WHAT NEEDS TO BE DONE: Could you please write out the data shown below, exactly and in full?

(Dataset entries)
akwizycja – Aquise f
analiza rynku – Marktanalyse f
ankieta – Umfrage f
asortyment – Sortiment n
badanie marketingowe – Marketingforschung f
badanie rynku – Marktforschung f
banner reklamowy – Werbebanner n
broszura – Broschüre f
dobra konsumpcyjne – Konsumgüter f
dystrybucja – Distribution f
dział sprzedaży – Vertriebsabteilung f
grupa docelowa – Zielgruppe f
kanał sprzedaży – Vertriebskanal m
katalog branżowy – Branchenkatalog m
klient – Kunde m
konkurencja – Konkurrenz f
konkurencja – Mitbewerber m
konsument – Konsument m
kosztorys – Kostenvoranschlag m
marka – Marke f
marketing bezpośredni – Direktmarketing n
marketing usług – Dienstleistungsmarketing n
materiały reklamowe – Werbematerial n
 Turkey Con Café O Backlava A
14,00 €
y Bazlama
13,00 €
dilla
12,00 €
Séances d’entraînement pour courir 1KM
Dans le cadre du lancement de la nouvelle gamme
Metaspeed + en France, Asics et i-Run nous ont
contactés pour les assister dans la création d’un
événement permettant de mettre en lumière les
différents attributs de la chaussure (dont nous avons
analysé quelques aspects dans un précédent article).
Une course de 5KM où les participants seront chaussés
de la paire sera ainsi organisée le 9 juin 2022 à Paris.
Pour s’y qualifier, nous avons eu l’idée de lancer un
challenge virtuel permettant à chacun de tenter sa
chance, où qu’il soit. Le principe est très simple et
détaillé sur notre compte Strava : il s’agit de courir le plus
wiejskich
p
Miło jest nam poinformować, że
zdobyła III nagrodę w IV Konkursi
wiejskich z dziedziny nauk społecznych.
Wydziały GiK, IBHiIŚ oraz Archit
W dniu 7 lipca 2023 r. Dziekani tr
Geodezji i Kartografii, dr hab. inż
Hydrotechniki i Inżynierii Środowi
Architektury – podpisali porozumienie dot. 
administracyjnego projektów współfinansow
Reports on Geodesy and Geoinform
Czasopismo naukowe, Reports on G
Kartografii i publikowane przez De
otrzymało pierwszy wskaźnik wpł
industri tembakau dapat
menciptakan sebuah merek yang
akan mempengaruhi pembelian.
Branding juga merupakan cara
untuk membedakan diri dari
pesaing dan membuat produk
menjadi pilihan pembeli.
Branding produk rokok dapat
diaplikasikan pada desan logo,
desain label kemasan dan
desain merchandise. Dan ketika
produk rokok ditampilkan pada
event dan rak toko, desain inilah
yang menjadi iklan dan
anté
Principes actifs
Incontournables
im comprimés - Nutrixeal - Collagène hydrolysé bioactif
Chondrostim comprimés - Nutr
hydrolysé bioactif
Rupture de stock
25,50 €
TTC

ANSWER BOX:
akwizycja – Aquise f
analiza rynku – Marktanalyse f
ankieta – Umfrage f
asortyment – Sortiment n
badanie marketingowe – Marketingforschung f
badanie rynku – Marktforschung f
banner reklamowy – Werbebanner n
broszura – Broschüre f
dobra konsumpcyjne – Konsumgüter f
dystrybucja – Distribution f
dział sprzedaży – Vertriebsabteilung f
grupa docelowa – Zielgruppe f
kanał sprzedaży – Vertriebskanal m
katalog branżowy – Branchenkatalog m
klient – Kunde m
konkurencja – Konkurrenz f
konkurencja – Mitbewerber m
konsument – Konsument m
kosztorys – Kostenvoranschlag m
marka – Marke f
marketing bezpośredni – Direktmarketing n
marketing usług – Dienstleistungsmarketing n
materiały reklamowe – Werbematerial n
 Turkey Con Café O Backlava A
14,00 €
y Bazlama
13,00 €
dilla
12,00 €
Séances d’entraînement pour courir 1KM
Dans le cadre du lancement de la nouvelle gamme
Metaspeed + en France, Asics et i-Run nous ont
contactés pour les assister dans la création d’un
événement permettant de mettre en lumière les
différents attributs de la chaussure (dont nous avons
analysé quelques aspects dans un précédent article).
Une course de 5KM où les participants seront chaussés
de la paire sera ainsi organisée le 9 juin 2022 à Paris.
Pour s’y qualifier, nous avons eu l’idée de lancer un
challenge virtuel permettant à chacun de tenter sa
chance, où qu’il soit. Le principe est très simple et
détaillé sur notre compte Strava : il s’agit de courir le plus
wiejskich
p
Miło jest nam poinformować, że
zdobyła III nagrodę w IV Konkursi
wiejskich z dziedziny nauk społecznych.
Wydziały GiK, IBHiIŚ oraz Archit
W dniu 7 lipca 2023 r. Dziekani tr
Geodezji i Kartografii, dr hab. inż
Hydrotechniki i Inżynierii Środowi
Architektury – podpisali porozumienie dot. 
administracyjnego projektów współfinansow
Reports on Geodesy and Geoinform
Czasopismo naukowe, Reports on G
Kartografii i publikowane przez De
otrzymało pierwszy wskaźnik wpł
industri tembakau dapat
menciptakan sebuah merek yang
akan mempengaruhi pembelian.
Branding juga merupakan cara
untuk membedakan diri dari
pesaing dan membuat produk
menjadi pilihan pembeli.
Branding produk rokok dapat
diaplikasikan pada desan logo,
desain label kemasan dan
desain merchandise. Dan ketika
produk rokok ditampilkan pada
event dan rak toko, desain inilah
yang menjadi iklan dan
anté
Principes actifs
Incontournables
im comprimés - Nutrixeal - Collagène hydrolysé bioactif
Chondrostim comprimés - Nutr
hydrolysé bioactif
Rupture de stock
25,50 €
TTC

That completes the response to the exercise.